[ТЕКСТ ДЛЯ УПРАЖНЕНИЯ]
Здесь я уже две недели, веду образ жизни правильный и уединенный, так что я доволен и своим здоровьем, и своим поведением. Встаю в 4 часа и иду пить воды — это длится до 6. Принимаю ванну и возвращаюсь к себе. Читаю или разговариваю во время чая с одним из наших офицеров, который живет рядом и с которым я столуюсь, затем я сажусь писать до двенадцати — часа нашего обеда. Ванюшка, которым я очень доволен, кормит нас дешево и довольно сытно. Сплю до четырех часов, играю в шахматы или читаю, иду опять на воды и, вернувшись, ежели погода хорошая, чай велю подать в сад, и там я часами мечтаю об Ясной, о чудесном времени, которое я проводил там, и в особенности об одной тетеньке, которую я день ото дня люблю все сильнее. Чем дальше эти воспоминания, тем дороже они становятся, тем больше я их ценю. Хотя грустно бывает думать о прошедшем счастье и в особенности о том, которым не сумел воспользоваться, но мне приятна эта печаль, и я черпаю в ней сладостные мгновенья.

Вернувшись из Тифлиса, я не изменил своего образа жизни: все так же стараюсь избегать новых знакомств и воздерживаться от всякой интимности с прежними. К этому все привыкли, никто не навязывается, но, наверное, я слыву чудаком и гордецом. Но это не из гордости, а произошло это невольно; слишком большая разница в воспитании, чувствах, взглядах моих и тех людей, которых я здесь встречаю, чтобы я испытывал малейшие удовольствия с ними. А Николенька обладает талантом, несмотря на огромную разницу между ним и всеми этими господами, веселиться с ними, и все его любят. Завидую ему, но не способен на это. Правду сказать, в нашем образе жизни мало веселого, но я уже давно не ищу удовольствий, желаю только быть покойным и довольным. С некоторых пор я полюбил исторические книги* (это бывало причиной несогласий между нами, теперь же я совершенно вашего мнения); мои литературные занятия идут понемножку, хотя я еще не думаю что-нибудь печатать. Одну вещь, которую я начал уже давно, я переделывал три раза* и намерен еще раз переделать, чтобы быть ею доволен; пожалуй, это вроде работы Пенелопы, но это меня не удручает, я пишу не из честолюбия, а по вкусу — нахожу удовольствие и пользу в этой работе, потому и работаю.

[ИСХОДНЫЕ ДАННЫЕ]
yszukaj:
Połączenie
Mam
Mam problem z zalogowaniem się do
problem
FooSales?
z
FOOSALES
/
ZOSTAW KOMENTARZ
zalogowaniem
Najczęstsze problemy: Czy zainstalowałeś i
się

==

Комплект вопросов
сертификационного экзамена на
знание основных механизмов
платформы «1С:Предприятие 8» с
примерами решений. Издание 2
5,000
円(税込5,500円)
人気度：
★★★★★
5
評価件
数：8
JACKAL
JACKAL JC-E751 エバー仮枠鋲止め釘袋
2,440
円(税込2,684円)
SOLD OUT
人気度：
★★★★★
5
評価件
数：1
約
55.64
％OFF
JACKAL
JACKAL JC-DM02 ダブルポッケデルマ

[ЧТО СДЕЛАТЬ]
a: Ответьте кратко по тексту для упражнения:
(i) В котором часу, по тексту, рассказчик встает?
(ii) Кто кормит их дешево и довольно сытно?
(iii) Сколько раз уже была переделана вещь, начатая давно?
b: Перепишите из записей без изменений всё, начиная со строки, где стоит «Комплект вопросов», и вниз до строки, где стоит «JACKAL JC-DM02 ダブルポッケデルマ», включая обе.
Текст и записи взяты из разных источников.

[ОТВЕТЫ ПО ЗАДАНИЯМ]
a:
(i) В 4 часа.
(ii) Ванюшка.
(iii) Три раза.

b:
Комплект вопросов
сертификационного экзамена на
знание основных механизмов
платформы «1С:Предприятие 8» с
примерами решений. Издание 2
5,000
円(税込5,500円)
人気度：
★★★★★
5
評価件
数：8
JACKAL
JACKAL JC-E751 エバー仮枠鋲止め釘袋
2,440
円(税込2,684円)
SOLD OUT
人気度：
★★★★★
5
評価件
数：1
約
55.64
％OFF
JACKAL
JACKAL JC-DM02 ダブルポッケデルマ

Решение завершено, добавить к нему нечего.